+++ 原文 +++

“成了,现在干菜成品供不应求,对大家有个交待了!”
中水公司派驻美姑县采红乡扶贫干部侯丰革掩饰不住喜悦,谁都不会想到他刚来的时候,这小小的黄花菜就接连让他碰了几个钉子。
差点凉了的黄花菜
去年7月侯丰革初到采红乡,正值黄花采摘期。头一年种黄花,大家都很期待。近乎惨淡的收成与大家热烈的期盼形成反比,加之烘干厂没有完全建成全面投产,种植户、烘干厂老板都有些沮丧。
大家围着这位刚来不久、操着一口标准普通话的小侯书记:“我的地都种这个了,没收成,我家几口人要吃要穿怎么解决啊?”也有人打起了退堂鼓:“还是种洋芋有保证,伺候这个花大半年,到头来这点收成!我明年还是种洋芋包谷算了,祖祖辈辈种这几样,管他天晴落雨好歹有收成!”比起既不能太旱、又怕淹、施肥和防虫防病要求都极高的黄花“闺女”,村民们显然更愿意种旱涝保收的土豆。
头一年收成不理想,其实也在意料之中,经验不足、环境和天气都有一定的影响。愿意第一批次尝试的种植户本来就冒险了,眼下的收成让种植户们都有了退出的念头。
鲜黄花产量不高,烘干厂自然冷清了下来,烘干设备成了摆设,计划中后期扩容的设施建设也就缓了下来。连锁反应接踵而至,厂里用工需求降低,好几个贫困户劳动力恢复待业。
侯丰革(中)和种植户一起覆盖地膜
“他们知道我是新来的,不责怪我,但我既然来了,就要扛起这个责任,不能让黄花菜在头一年就凉了!”带着满腔热情奔赴脱贫一线的侯丰革,实际上此时并没有想到更好的解决办法,但他告诉自己坚决不能退缩。
“9月,我多次与农业局对接,以高出市场价3毛钱销售出10万多斤土豆。”卖土豆的事让大家对这位新扶贫干部的信任度增加了不少,侯丰革趁热打铁,要稳住大家种黄花的热情,只有赌上自己这短短两个月积攒的人品了。
让小黄花再开一季试试
“基本上是每一户都入户了,常常是自己提点米啊油什么的、或者买几包小孩子的零食去,挨家挨户地去做工作。”近二十载军旅生涯,侯丰革早习惯了闻令而动,但对村民得好好的引导,为了让大家把大片平整的土地腾出来种黄花,他使出了厚着脸皮软磨硬泡这招。

+++

把原文从“鲜黄花产量不高,烘干厂自然冷”到“使出了厚着脸皮软磨硬泡这招。”的这段文字一字不差地输出。

+++ 提取数据 +++

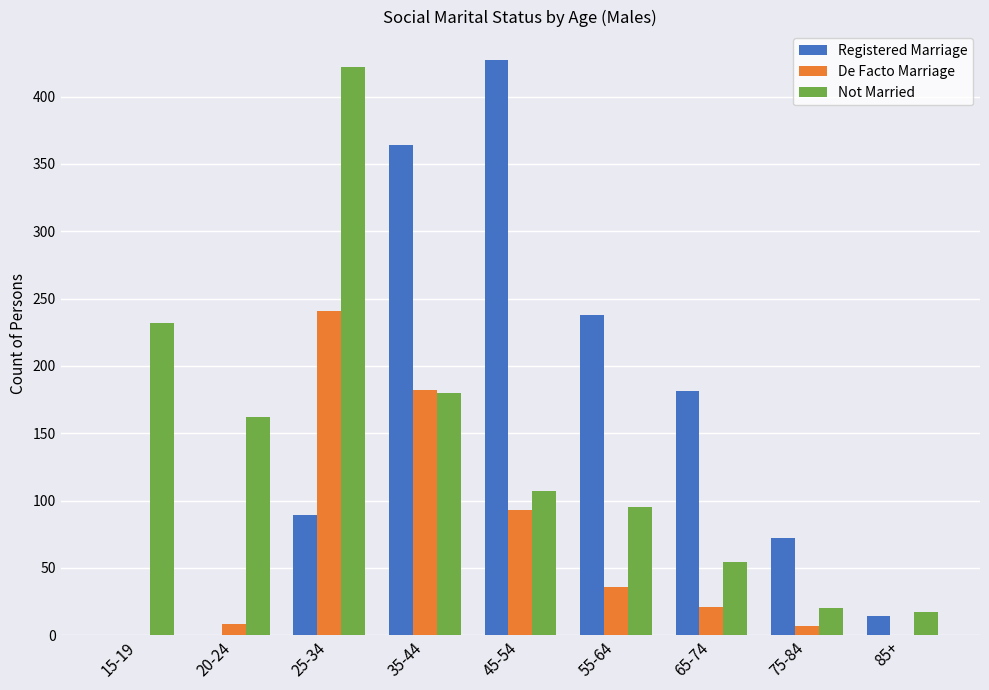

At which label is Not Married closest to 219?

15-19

+++
+++ 提取数据 +++

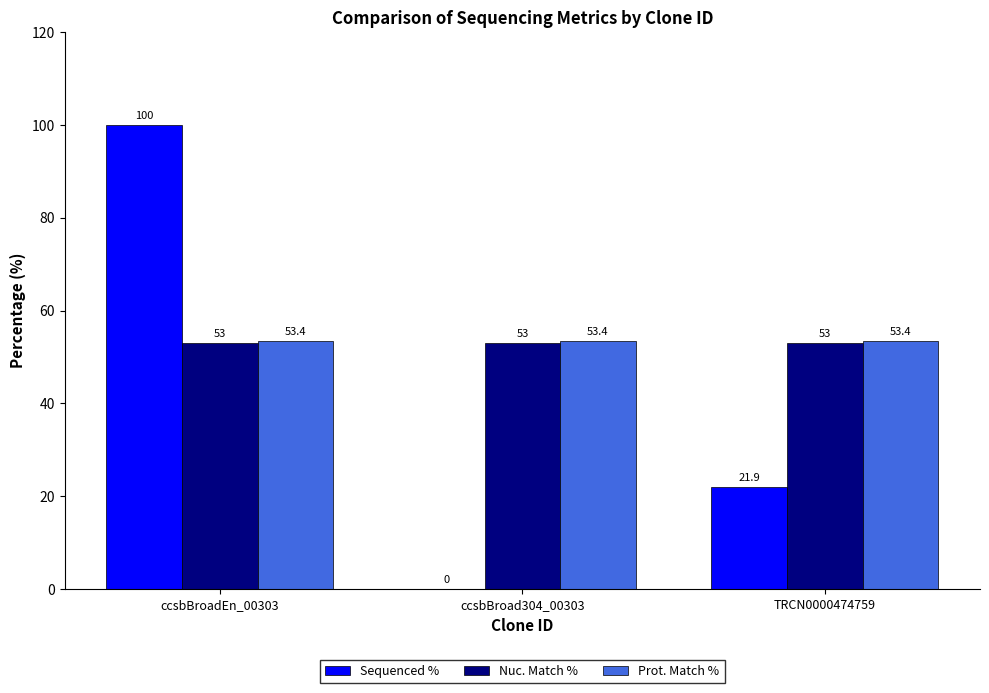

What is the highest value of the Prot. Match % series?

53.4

+++
+++ 提取数据 +++

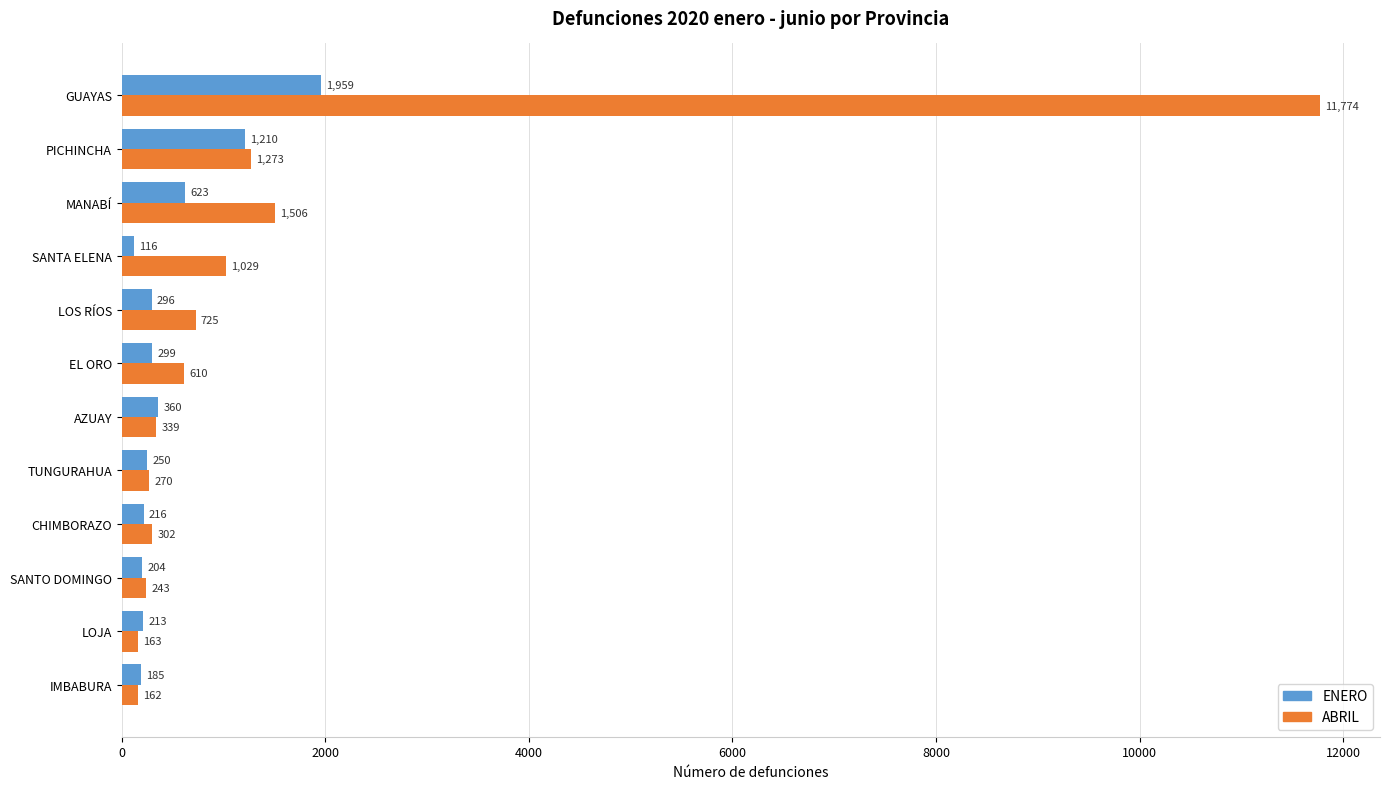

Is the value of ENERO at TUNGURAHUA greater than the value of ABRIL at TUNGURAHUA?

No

+++

(参考答案)
鲜黄花产量不高,烘干厂自然冷清了下来,烘干设备成了摆设,计划中后期扩容的设施建设也就缓了下来。连锁反应接踵而至,厂里用工需求降低,好几个贫困户劳动力恢复待业。
侯丰革(中)和种植户一起覆盖地膜
“他们知道我是新来的,不责怪我,但我既然来了,就要扛起这个责任,不能让黄花菜在头一年就凉了!”带着满腔热情奔赴脱贫一线的侯丰革,实际上此时并没有想到更好的解决办法,但他告诉自己坚决不能退缩。
“9月,我多次与农业局对接,以高出市场价3毛钱销售出10万多斤土豆。”卖土豆的事让大家对这位新扶贫干部的信任度增加了不少,侯丰革趁热打铁,要稳住大家种黄花的热情,只有赌上自己这短短两个月积攒的人品了。
让小黄花再开一季试试
“基本上是每一户都入户了,常常是自己提点米啊油什么的、或者买几包小孩子的零食去,挨家挨户地去做工作。”近二十载军旅生涯,侯丰革早习惯了闻令而动,但对村民得好好的引导,为了让大家把大片平整的土地腾出来种黄花,他使出了厚着脸皮软磨硬泡这招。